日常用品花了三十两,加起来一共一百五十两!”“一百五十两?”苏清鸢看向刘忠,

“刘管家,账本上可是五百两,剩下的三百五十两,去哪了?”刘忠脸色惨白如纸,

浑身发抖,说不出一句话来。“看来,刘管家是默认了。”苏清鸢语气冰冷,“林朔!

”林朔立刻从外面进来:“王妃。”“把刘忠拉下去,关进柴房,

彻查他这些年在王府的账目,但凡有中饱私囊、贪赃枉法的地方,一律上报王爷,从严处置!

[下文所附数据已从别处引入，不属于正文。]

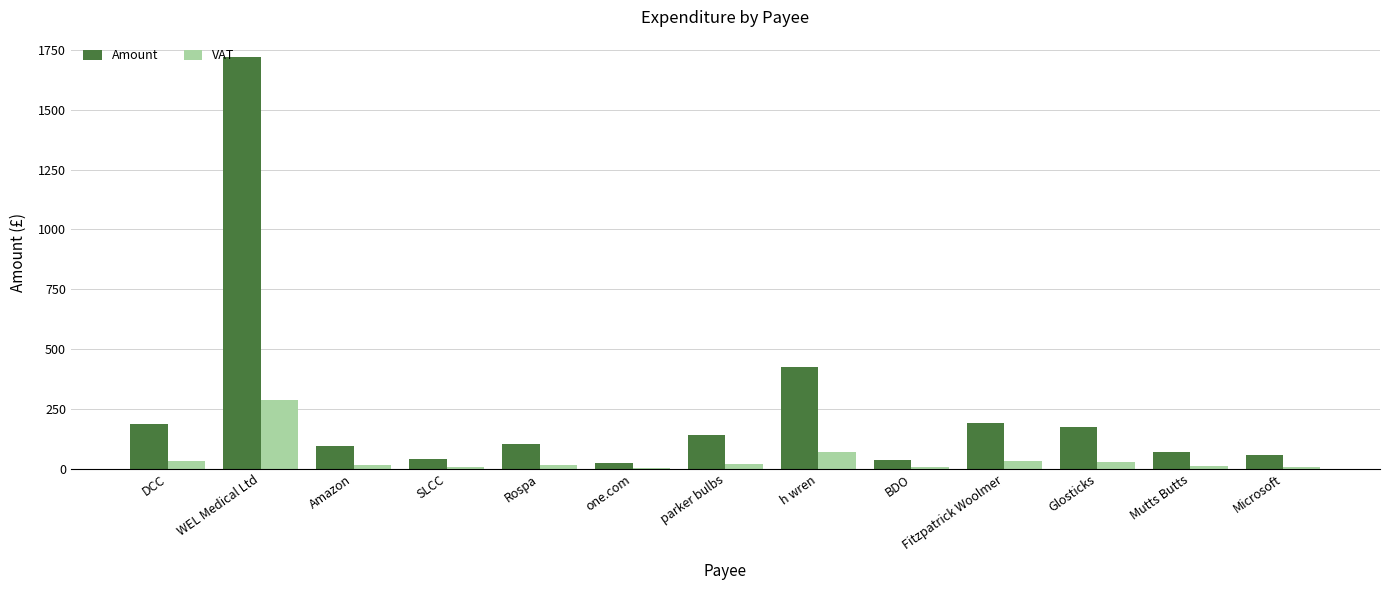

Is the value of VAT at Rospa greater than the value of Amount at Mutts Butts?

No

”“是!”林朔上前,架起瘫软在地的刘忠。刘忠挣扎着,哭喊着:“王妃饶命!

老奴知道错了!老奴再也不敢了!求王妃看在老奴为王府效力多年的份上,饶了老奴吧!

”苏清鸢不为所动:“早知今日,何必当初?你在王府作威作福多年,贪了多少银子,

害了多少人,自己心里清楚。拉下去!”刘忠被拖了下去,张全吓得魂飞魄散,

连连磕头:“王妃饶命!小人只是奉命行事,不敢隐瞒任何事情!”“你还算老实。

”苏清鸢道,“从今日起,你暂代管家之职,务必把王府的账目打理清楚。

若是再敢有半点猫腻,刘忠就是你的下场!”“是!是!小人遵命!”张全连忙应声,

感激涕零地退了下去。处理完刘忠的事,苏清鸢又召见了王府各院的管事和丫鬟婆子,

重新制定了王府的规矩,明确了各部门的职责,赏罚分明。下人们见她雷厉风行,处事果断,

再也不敢小瞧这个替嫁王妃,一个个都收敛了心思,乖乖听话。

绿萼看着苏清鸢有条不紊地处理着王府的事务,眼中满是崇拜:“王妃,你太厉害了!

刚才刘管家那么嚣张,你几句话就把他拿下了!”“这算什么?”苏清鸢喝了口茶,

“对付这种老油条,就得抓住他的把柄,一击致命。”她放下茶杯,眼神锐利,“不过,

刘忠只是个小角色,他背后肯定有人指使。”“背后有人指使?”绿萼一愣,“是谁啊?

”“除了苏明月,还能有谁?”苏清鸢冷笑,“刘忠是她母亲安插在王府的人,

目的就是为了掌控王府的中馈,监视我和王爷的一举一动。现在刘忠倒了,

苏明月肯定不会善罢甘休。”正说着,外面传来丫鬟的通报:“王妃,前厅有客人来访,

说是将军府的二**,来看望王妃。”“苏明月?”苏清鸢挑眉,“说曹操曹操到。